In Zaatari, the world’s largest Syrian refugee camp, the scents of roasting coffee, freshly baked khubz bread, and frying onions fill the air. As an ethnographer conducting research in the community of 83,000 on the Jordanian border, Karen E. Fisher has come to recognize these smells as an invitation to the community’s many gathering spaces. Even a simple breakfast here can be high art, an ornate assembly of home-cured olives, ful mudammas (cumin-scented fava bean stew), and tesqieh (chickpeas in garlicky yogurt). Since 2016, Fisher has worked with the women of the camp to gather their recipes into a community cookbook that bears its name: Zaatari. Far from being defined exclusively by hardship, the book channels the resilience of a people and of a neighborhood with its own rich food culture.
Making dishes from Zaatari—or any of the many 20th-century cookbooks that bring politics to the table—highlights what even some cookbook aficionados struggle to accept: The kitchen is not always an escape from the realities of the world. For many, cooking is an inherently political act, and any dish can represent an attempt at self-determination.

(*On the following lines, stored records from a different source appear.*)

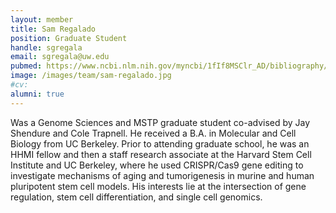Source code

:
 ```yaml
---
layout: member
title: Sam Regalado
position: Graduate Student
handle: sgregala
email: sgregala@uw.edu
pubmed: https://www.ncbi.nlm.nih.gov/myncbi/1fIf8MSClr_AD/bibliography/public/
image: /images/team/sam-regalado.jpg
#cv: 
alumni: true
---
```


Was a Genome Sciences and MSTP graduate student co-advised by Jay Shendure and Cole Trapnell. He received a B.A. in Molecular and Cell Biology from UC Berkeley. Prior to attending graduate school, he was an HHMI fellow and then a staff research associate at the Harvard Stem Cell Institute and UC Berkeley, where he used CRISPR/Cas9 gene editing to investigate mechanisms of aging and tumorigenesis in murine and human pluripotent stem cell models. His interests lie at the intersection of gene regulation, stem cell differentiation, and single cell genomics. 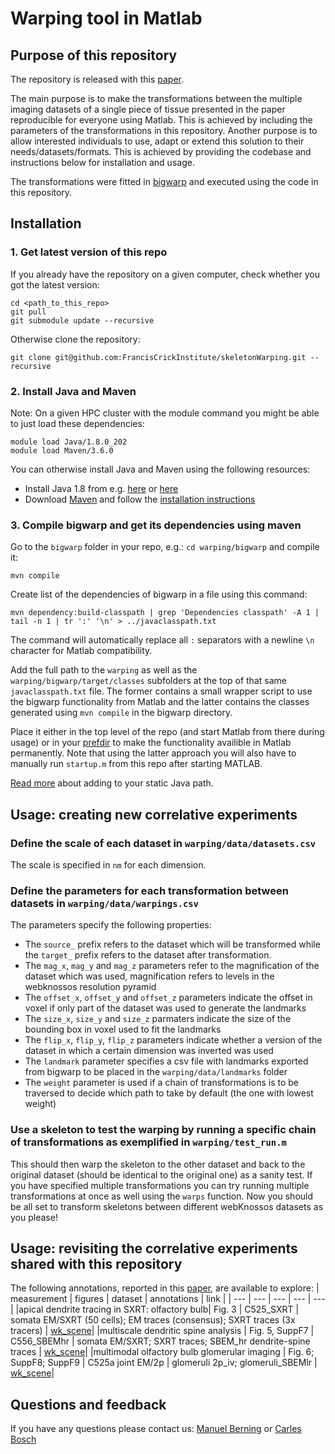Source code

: # Warping tool in Matlab

## Purpose of this repository

The repository is released with this [paper](https://www.biorxiv.org/content/10.1101/2021.01.13.426503v1).

The main purpose is to make the transformations between the multiple imaging datasets of a single piece of tissue 
presented in the paper reproducible for everyone using Matlab. 
This is achieved by including the parameters of the transformations in this repository.
Another purpose is to allow interested individuals to use, adapt or extend this solution to their needs/datasets/formats.
This is achieved by providing the codebase and instructions below for installation and usage.

The transformations were fitted in [bigwarp](https://github.com/saalfeldlab/bigwarp) and executed using the code in this repository.

## Installation

### 1. Get latest version of this repo

If you already have the repository on a given computer, check whether you got the latest version:

```
cd <path_to_this_repo>
git pull
git submodule update --recursive
```

Otherwise clone the repository:

```
git clone git@github.com:FrancisCrickInstitute/skeletonWarping.git --recursive
```

### 2. Install Java and Maven

Note: On a given HPC cluster with the module command you might be able to just load these dependencies:

```
module load Java/1.8.0_202
module load Maven/3.6.0
```

You can otherwise install Java and Maven using the following resources:

* Install Java 1.8 from e.g. [here](https://openjdk.java.net/install/) or [here](https://www.java.com/de/download/manual.jsp)
* Download [Maven](https://maven.apache.org/download.cgi) and follow the [installation instructions](https://maven.apache.org/install.html)


### 3. Compile bigwarp and get its dependencies using maven

Go to the `bigwarp` folder in your repo, e.g.: `cd warping/bigwarp` and compile it:

```
mvn compile
```

Create list of the dependencies of bigwarp in a file using this command:

```
mvn dependency:build-classpath | grep 'Dependencies classpath' -A 1 | tail -n 1 | tr ':' '\n' > ../javaclasspath.txt
```

The command will automatically replace all `:` separators with a newline `\n` character for Matlab compatibility.

Add the  full path to the `warping` as well as the `warping/bigwarp/target/classes` subfolders at the top of that same `javaclasspath.txt` file.
The former contains a small wrapper script to use the bigwarp functionality from Matlab and the latter contains the classes generated using `mvn compile` in the bigwarp directory.

Place it either in the top level of the repo (and start Matlab from there during usage) or in your
[prefdir](https://uk.mathworks.com/help/matlab/ref/prefdir.html?searchHighlight=prefdir&s_tid=srchtitle_prefdir_1)
to make the functionality availible in Matlab permanently.
Note that using the latter approach you will also have to manually run `startup.m` from this repo after starting MATLAB.

[Read more](https://uk.mathworks.com/help/matlab/matlab_external/static-path-of-java-class-path.html) about adding to your static Java path.

## Usage: creating new correlative experiments

### Define the scale of each dataset in `warping/data/datasets.csv`

The scale is specified in `nm` for each dimension.

### Define the parameters for each transformation between datasets in `warping/data/warpings.csv`

The parameters specify the following properties:

- The `source_` prefix refers to the dataset which will be transformed while the `target_` prefix refers to the dataset after transformation.
- The `mag_x`, `mag_y` and `mag_z` parameters refer to the magnification of the dataset which was used, magnification refers to levels in the webknossos resolution pyramid
- The `offset_x`, `offset_y` and `offset_z` parameters indicate the offset in voxel if only part of the dataset was used to generate the landmarks
- The `size_x`, `size_y` and `size_z` parmaters indicate the size of the bounding box in voxel used to fit the landmarks
- The `flip_x`, `flip_y`, `flip_z` parameters indicate whether a version of the dataset in which a certain dimension was inverted was used
- The `landmark` parameter specifies a csv file with landmarks exported from bigwarp to be placed in the `warping/data/landmarks` folder
- The `weight` parameter is used if a chain of transformations is to be traversed to decide which path to take by default (the one with lowest weight)

### Use a skeleton to test the warping by running a specific chain of transformations as exemplified in `warping/test_run.m`

This should then warp the skeleton to the other dataset and back to the original dataset (should be identical to the original one) as a sanity test.
If you have specified multiple transformations you can try running multiple transformations at once as well using the `warps` function.
Now you should be all set to transform skeletons between different webKnossos datasets as you please!

## Usage: revisiting the correlative experiments shared with this repository

The following annotations, reported in this [paper](https://www.biorxiv.org/content/10.1101/2021.01.13.426503v1), are available to explore:
| measurement | figures | dataset | annotations | link |
| --- | --- | --- | --- | --- |
|apical dendrite tracing in SXRT: olfactory bulb| Fig. 3 | C525_SXRT | somata EM/SXRT (50 cells); EM traces (consensus); SXRT traces (3x tracers) | [wk_scene](https://webknossos.crick.ac.uk/annotations/Explorational/600f1c380100006f00ba75f1?token=vBsay1ZVoTka3b8p5vZTsw#3706,1073,2239,0,3.079)|
|multiscale dendritic spine analysis | Fig. 5, SuppF7 | C556_SBEMhr | somata EM/SXRT; SXRT traces; SBEM_hr dendrite-spine traces | [wk_scene](https://webknossos.crick.ac.uk/annotations/Explorational/600f1b760100008900ba75ee?token=aKyXpXCrGEp8YEaOL1GWfg#3243,5183,190,0,2.420,20135)| 
|multimodal olfactory bulb glomerular imaging | Fig. 6; SuppF8; SuppF9 | C525a joint EM/2p | glomeruli 2p_iv; glomeruli_SBEMlr | [wk_scene](https://webknossos.crick.ac.uk/annotations/Explorational/600ef5a2010000d100563037?token=7g6jJNXHYtaUi72ABXrkuQ#8614,6129,2715,0,23.225,759)|


## Questions and feedback

If you have any questions please contact us: [Manuel Berning](mailto:manuel.berning@crick.ac.uk) or [Carles Bosch](mailto:carles.bosch@crick.ac.uk)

One of the first explicitly political recipe books published in the United States was The Settlement Cookbook. The 1901 manual compiled homemaking tips from a Milwaukee, Wisconsin community center founded by Progressive-era reformer Lizzie Black Kander to support Jewish immigrants. In addition to instructing readers on American dietary standards, Kander shared recipes drawn from what she cooked in her own Jewish household.